[Dataset records]
######
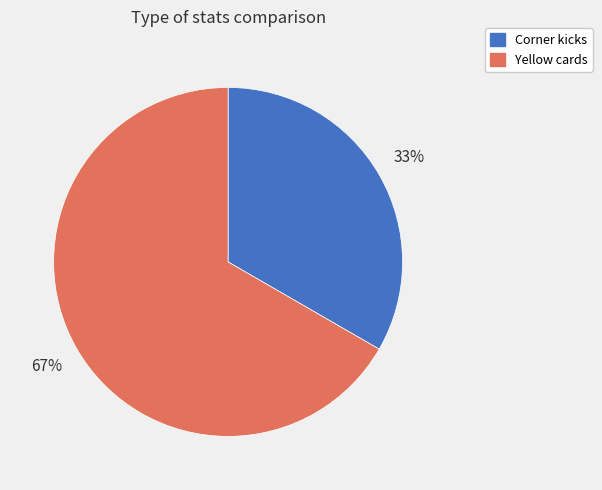

To the nearest percent, what is the combined percentage of Yellow cards and Corner kicks?

100%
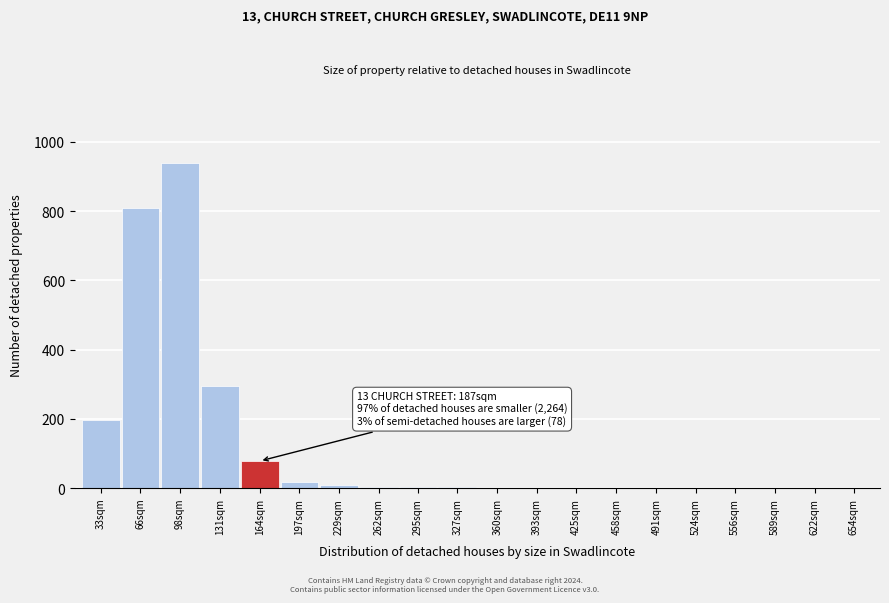

Where is the data nearest to the value 470?

131sqm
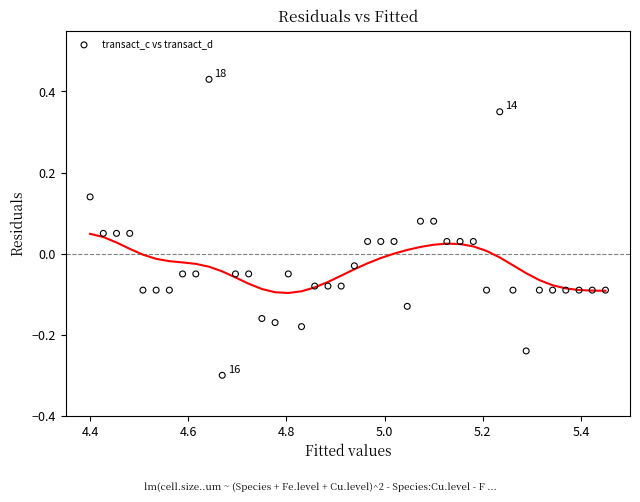

What is the range of Y values (max minus min)?

0.7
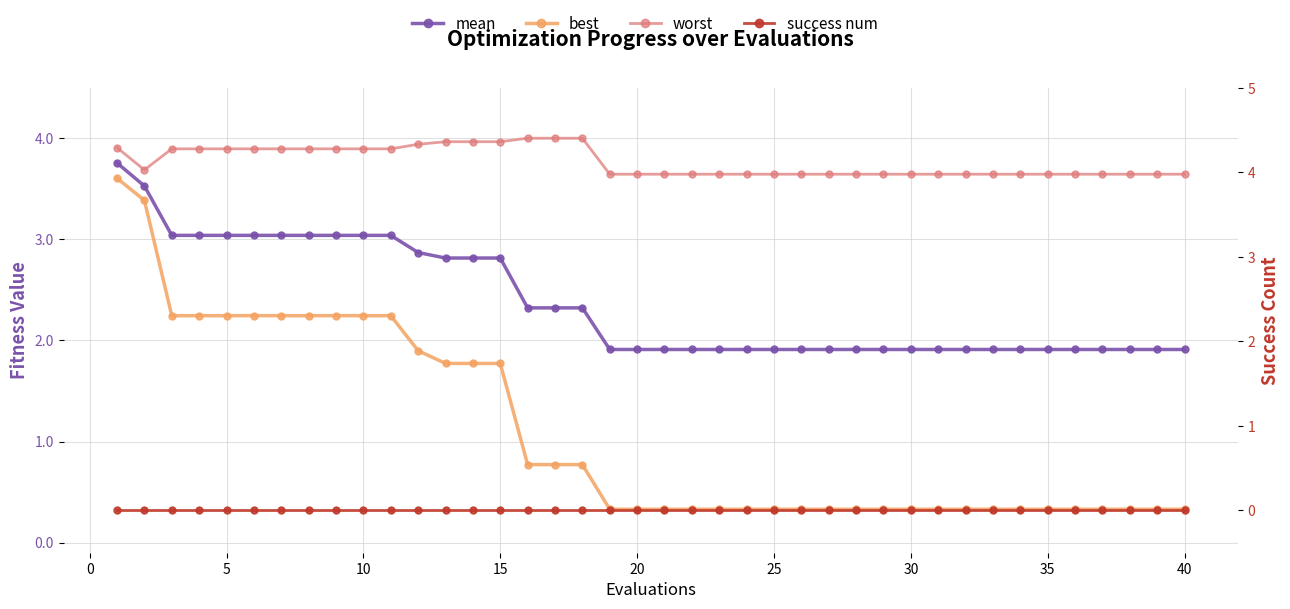

Which series has the largest range (max minus min)?

best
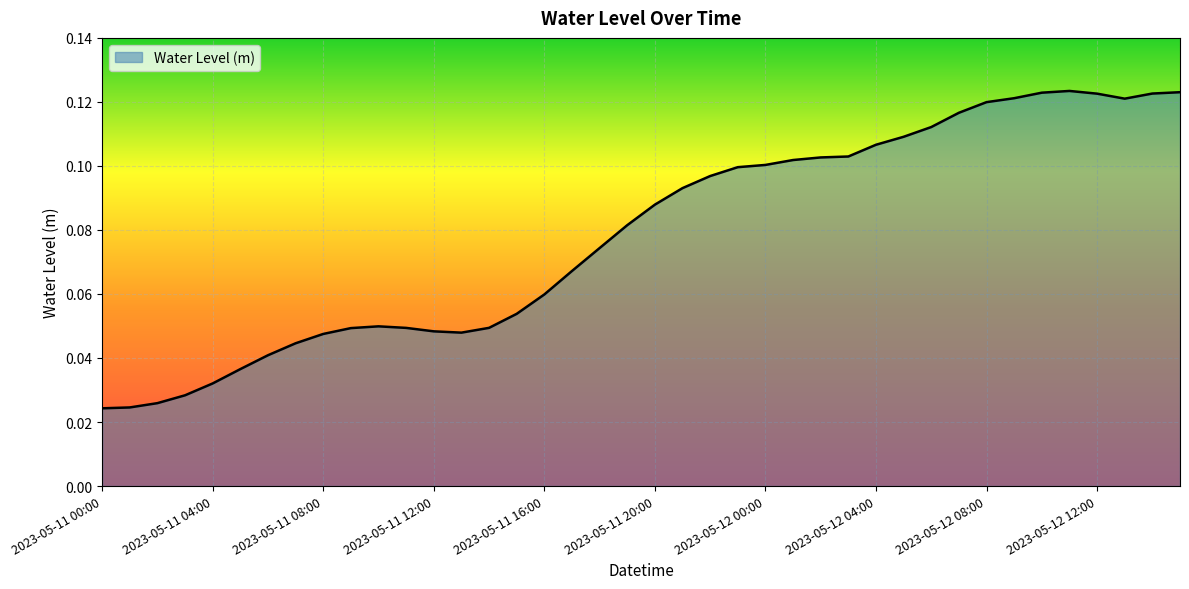

At which category does the data reach its first local peak?

2023-05-11 10:00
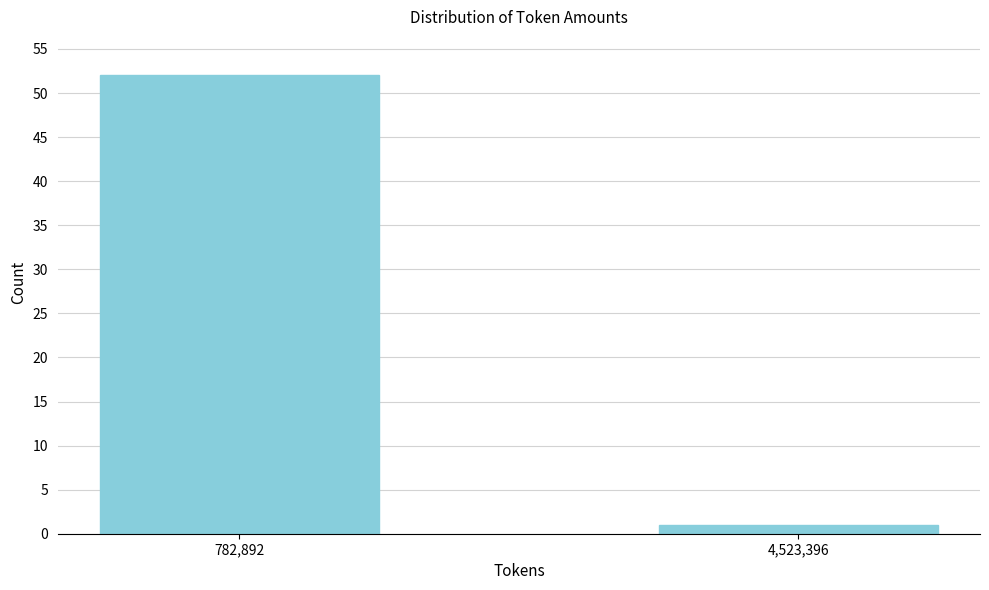

Reading left to right, what are all the values shown in this chart?

782,892=52	4,523,396=1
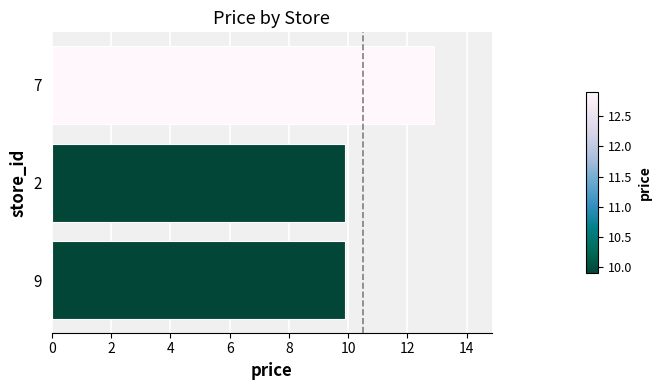

What is the minimum value shown in the chart?

9.9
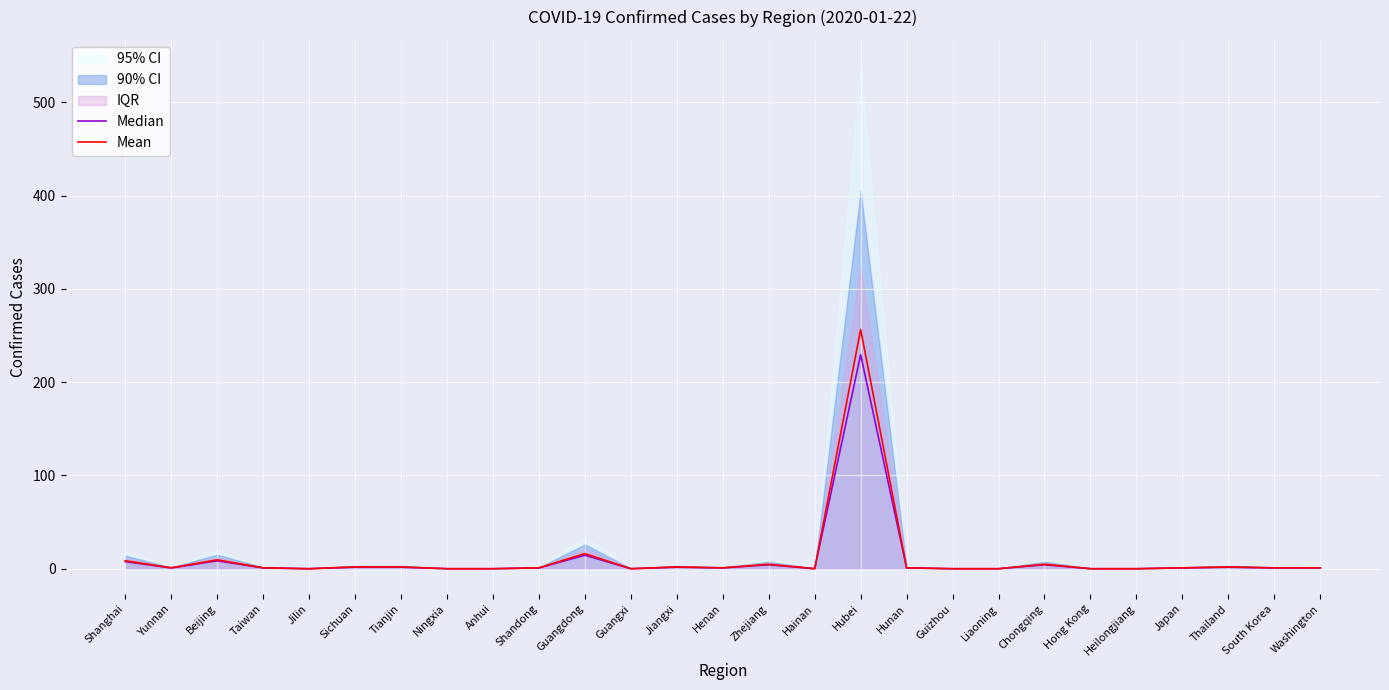

What is the difference between the highest and lowest values at Hubei?

27.0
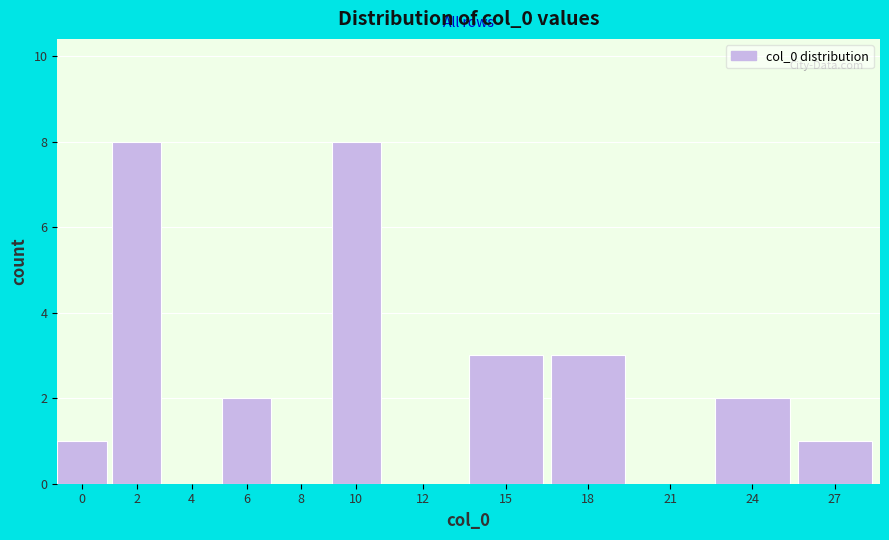

Reading left to right, list all the values displayed in this chart.

0=1	2=8	4=0	6=2	8=0	10=8	12=0	15=3	18=3	21=0	24=2	27=1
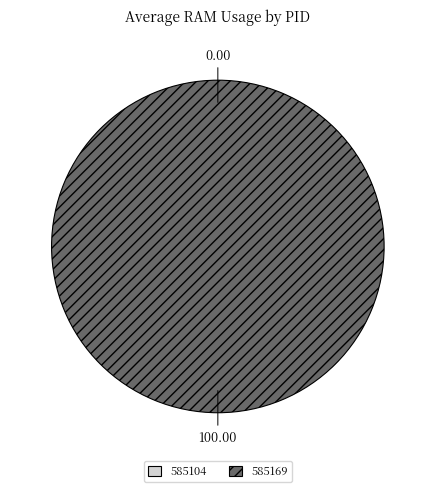

What portion of the pie excludes 585104?

100.0%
######
Gather every line of the records that contains the string "minus". Case counts.

What is the range of Y values (max minus min)?
Which series has the largest range (max minus min)?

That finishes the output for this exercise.